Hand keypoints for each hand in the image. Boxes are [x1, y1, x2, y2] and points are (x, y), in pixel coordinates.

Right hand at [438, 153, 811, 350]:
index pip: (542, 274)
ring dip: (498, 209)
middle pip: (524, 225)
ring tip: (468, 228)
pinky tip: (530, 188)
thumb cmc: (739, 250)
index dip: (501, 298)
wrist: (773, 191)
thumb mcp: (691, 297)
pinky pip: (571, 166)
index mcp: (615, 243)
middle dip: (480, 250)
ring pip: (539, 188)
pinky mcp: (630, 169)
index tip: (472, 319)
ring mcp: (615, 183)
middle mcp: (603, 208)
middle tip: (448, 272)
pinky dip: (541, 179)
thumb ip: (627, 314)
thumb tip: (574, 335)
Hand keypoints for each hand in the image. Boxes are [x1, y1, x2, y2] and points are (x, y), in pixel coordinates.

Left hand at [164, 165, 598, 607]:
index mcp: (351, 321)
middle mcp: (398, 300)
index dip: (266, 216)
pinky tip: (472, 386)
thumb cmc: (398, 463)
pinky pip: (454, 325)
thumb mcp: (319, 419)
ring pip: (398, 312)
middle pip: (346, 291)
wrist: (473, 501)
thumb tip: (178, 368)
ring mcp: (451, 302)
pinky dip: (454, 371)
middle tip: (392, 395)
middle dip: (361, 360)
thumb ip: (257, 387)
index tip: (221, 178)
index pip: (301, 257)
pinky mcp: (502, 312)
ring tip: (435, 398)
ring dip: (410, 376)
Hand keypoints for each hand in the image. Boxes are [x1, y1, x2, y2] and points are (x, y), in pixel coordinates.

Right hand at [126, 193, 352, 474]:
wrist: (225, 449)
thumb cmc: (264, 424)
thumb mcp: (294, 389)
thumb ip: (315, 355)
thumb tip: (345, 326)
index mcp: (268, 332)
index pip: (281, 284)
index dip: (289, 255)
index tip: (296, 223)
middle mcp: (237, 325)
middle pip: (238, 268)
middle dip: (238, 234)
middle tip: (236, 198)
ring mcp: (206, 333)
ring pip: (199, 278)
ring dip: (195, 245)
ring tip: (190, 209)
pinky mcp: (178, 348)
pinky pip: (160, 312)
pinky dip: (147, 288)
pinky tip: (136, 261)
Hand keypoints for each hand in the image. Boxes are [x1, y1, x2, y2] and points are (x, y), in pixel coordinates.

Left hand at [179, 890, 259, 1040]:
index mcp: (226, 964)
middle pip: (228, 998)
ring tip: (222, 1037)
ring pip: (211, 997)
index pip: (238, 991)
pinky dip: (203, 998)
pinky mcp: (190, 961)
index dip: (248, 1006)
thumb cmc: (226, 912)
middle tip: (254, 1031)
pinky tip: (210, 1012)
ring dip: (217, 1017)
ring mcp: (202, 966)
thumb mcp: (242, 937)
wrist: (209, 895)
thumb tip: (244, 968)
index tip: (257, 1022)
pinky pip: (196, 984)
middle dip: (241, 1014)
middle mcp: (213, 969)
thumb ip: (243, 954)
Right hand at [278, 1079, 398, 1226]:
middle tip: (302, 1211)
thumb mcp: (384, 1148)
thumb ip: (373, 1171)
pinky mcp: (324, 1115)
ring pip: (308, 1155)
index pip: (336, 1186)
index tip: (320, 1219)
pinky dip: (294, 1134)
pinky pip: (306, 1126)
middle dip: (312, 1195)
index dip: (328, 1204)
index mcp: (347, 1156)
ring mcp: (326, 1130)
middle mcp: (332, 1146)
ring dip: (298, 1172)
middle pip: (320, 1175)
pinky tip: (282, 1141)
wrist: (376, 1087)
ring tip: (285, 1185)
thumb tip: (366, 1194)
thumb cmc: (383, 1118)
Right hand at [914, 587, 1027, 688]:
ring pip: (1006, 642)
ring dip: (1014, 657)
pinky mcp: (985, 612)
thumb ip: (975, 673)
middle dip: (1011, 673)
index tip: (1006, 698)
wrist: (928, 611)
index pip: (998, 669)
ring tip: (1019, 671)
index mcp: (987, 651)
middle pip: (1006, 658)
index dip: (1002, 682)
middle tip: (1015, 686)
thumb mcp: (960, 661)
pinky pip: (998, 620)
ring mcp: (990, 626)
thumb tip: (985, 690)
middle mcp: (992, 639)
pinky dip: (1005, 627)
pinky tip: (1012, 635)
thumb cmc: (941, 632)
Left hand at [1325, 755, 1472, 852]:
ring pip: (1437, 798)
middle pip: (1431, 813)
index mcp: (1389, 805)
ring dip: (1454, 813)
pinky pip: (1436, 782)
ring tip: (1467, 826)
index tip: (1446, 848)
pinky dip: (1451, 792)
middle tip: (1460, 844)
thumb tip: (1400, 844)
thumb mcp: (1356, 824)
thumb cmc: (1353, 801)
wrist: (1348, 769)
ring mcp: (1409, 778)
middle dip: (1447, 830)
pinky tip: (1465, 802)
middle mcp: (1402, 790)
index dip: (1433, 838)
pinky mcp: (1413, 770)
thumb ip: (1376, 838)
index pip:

- - - - -

■ Brief: Your output must be the lines of the material above, from the first through the line that contains "pinky dip: (147, 288)", copied exactly. Include both endpoints and nothing else.

■ Answer to this task:
Hand keypoints for each hand in the image. Boxes are [x1, y1, x2, y2] and points are (x, y), in pixel coordinates.

Right hand at [438, 153, 811, 350]:
index pip: (542, 274)
ring dip: (498, 209)
middle pip: (524, 225)
ring tip: (468, 228)
pinky tip: (530, 188)
thumb cmc: (739, 250)
index dip: (501, 298)
wrist: (773, 191)
thumb mcp: (691, 297)
pinky pip: (571, 166)
index mcp: (615, 243)
middle dip: (480, 250)
ring pip: (539, 188)
pinky mcp: (630, 169)
index tip: (472, 319)
ring mcp: (615, 183)
middle mcp: (603, 208)
middle tip: (448, 272)
pinky dip: (541, 179)
thumb ip: (627, 314)
thumb tip: (574, 335)
Hand keypoints for each hand in the image. Boxes are [x1, y1, x2, y2] and points are (x, y), in pixel coordinates.

Left hand at [164, 165, 598, 607]:
index mcp: (351, 321)
middle mcp: (398, 300)
index dip: (266, 216)
pinky tip: (472, 386)
thumb cmc: (398, 463)
pinky pip: (454, 325)
thumb mcp: (319, 419)
ring pip: (398, 312)
middle pip: (346, 291)
wrist: (473, 501)
thumb tip: (178, 368)
ring mcp: (451, 302)
pinky dip: (454, 371)
middle tip: (392, 395)
middle dip: (361, 360)
thumb ip: (257, 387)
index tip: (221, 178)
index pip: (301, 257)
pinky mcp: (502, 312)
ring tip: (435, 398)
ring dip: (410, 376)
Hand keypoints for each hand in the image. Boxes are [x1, y1, x2, y2] and points are (x, y), in pixel coordinates.

Right hand at [126, 193, 352, 474]:
wrist: (225, 449)
thumb cmc: (264, 424)
thumb mcp: (294, 389)
thumb ip: (315, 355)
thumb tip: (345, 326)
index mcp: (268, 332)
index pip: (281, 284)
index dip: (289, 255)
index tip: (296, 223)
middle mcp: (237, 325)
middle pip: (238, 268)
middle dip: (238, 234)
middle tip: (236, 198)
ring mcp: (206, 333)
ring pip: (199, 278)
ring dip: (195, 245)
ring tip: (190, 209)
pinky mcp: (178, 348)
pinky pip: (160, 312)
pinky dip: (147, 288)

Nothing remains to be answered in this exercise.